▶ **Problem statement**:
Check each line of the data below for the word "common". How many lines have it? Answer with the number alone.
────────────────────────────────────────
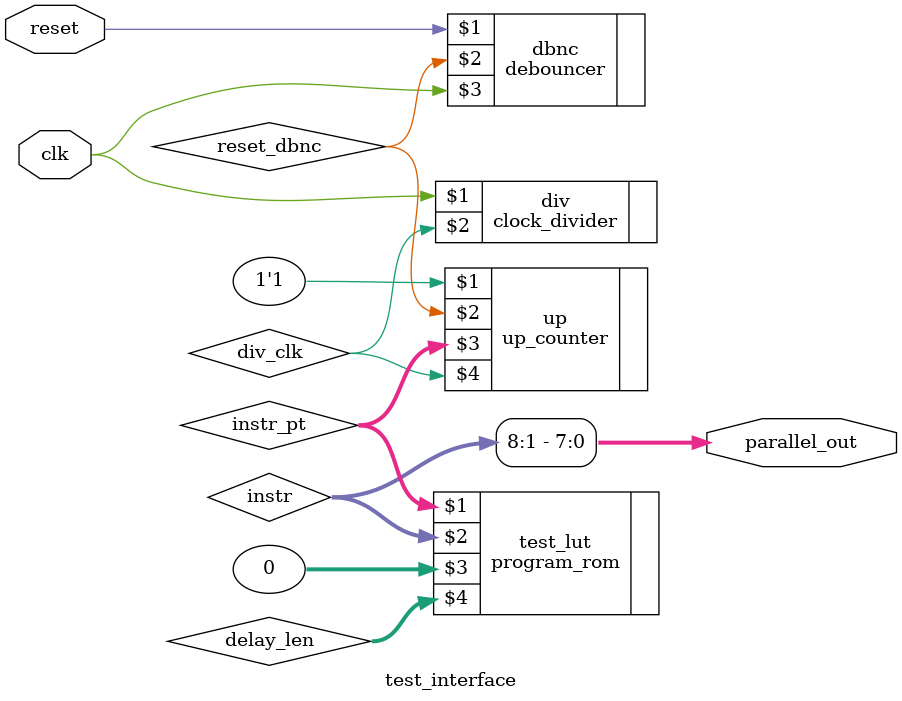
<source format=v>
`include "program_rom.v"
`include "common/clock_divider.v"
`include "common/debouncer.v"

module test_interface(clk, parallel_out, reset);

	input clk, reset;
	output [7:0] parallel_out;

	wire div_clk, reset_dbnc;
	wire [7:0] instr_pt;
	wire [31:0] delay_len;
	wire [11:0] instr;

	debouncer dbnc(reset, reset_dbnc, clk);

	assign parallel_out = instr[8:1];

	program_rom test_lut(instr_pt, instr, 0, delay_len);
	up_counter up(1'b1, reset_dbnc, instr_pt, div_clk);

	clock_divider #(8, 100) div(clk, div_clk);


endmodule // test_interface
</source>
────────────────────────────────────────
▶ **Exercise result**:
2